One thing, it's not Scott Joplin as most people seem to think - it's Winifred Atwell on the keys, but the result's the same!

"There's only one thing worse than being talked about..." as someone rather more famous than me put it... heh!!

cheers

/ fH

(oh by the way, it's downloadable at my site - along with the "sequel" I did to point out all the madness last summer...)
 
 
Jack Fear
14:02 / 02.02.03
On the one hand there are articles on the web analysing it rather too much...

*coughs discreetly*

I'll get me coat...
 
 
grant
18:56 / 03.02.03
Ooo! Ever think about doing anything with Sousa?
 
 
freelance hairdresser
20:24 / 03.02.03
No, Jack... don't go! I just find it quite amusing sometimes that people find all these things in the piece that I simply didn't know I was doing when I did it.. kind of like the "aeolian candences" in the Beatles work that Lennon thought were some kind of exotic birds...
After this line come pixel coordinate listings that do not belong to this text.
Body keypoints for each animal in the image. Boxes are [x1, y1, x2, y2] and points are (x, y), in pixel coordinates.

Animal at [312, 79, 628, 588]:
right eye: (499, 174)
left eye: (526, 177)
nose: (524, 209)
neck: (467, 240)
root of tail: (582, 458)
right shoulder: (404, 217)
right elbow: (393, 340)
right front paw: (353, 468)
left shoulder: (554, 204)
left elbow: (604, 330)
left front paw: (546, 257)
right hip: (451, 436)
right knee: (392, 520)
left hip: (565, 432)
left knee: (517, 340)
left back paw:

...a bootleg version of The Turner Prize, anyone? heh!

Either that or it's a giggly novelty to some (the Chris Moyles audience types)... but it's quite nice to have done something that gets talked about in lots of ways. Even if I don't understand a few of them! It was a way of showing some of my scant disregard for the "works" of the great man, though... I'm not a fan, I just use his vocals like a builder would use cement. If it works, it'll do.

One thing is I wish I'd spent a little more time on it. You can hear the vocal fall out of sync with the track a few times, but I simply wasn't expecting it to be anythig other than an in-joke with a few people. Oh well... that'll teach me!

Sousa? Erm... !! Well, it's all fair game I suppose... In fact, the original version of the Snookered track was going to pitch the vcal against the 'circus march'... ya da daddle addle a da dah da etc. but old Winifred was a better match.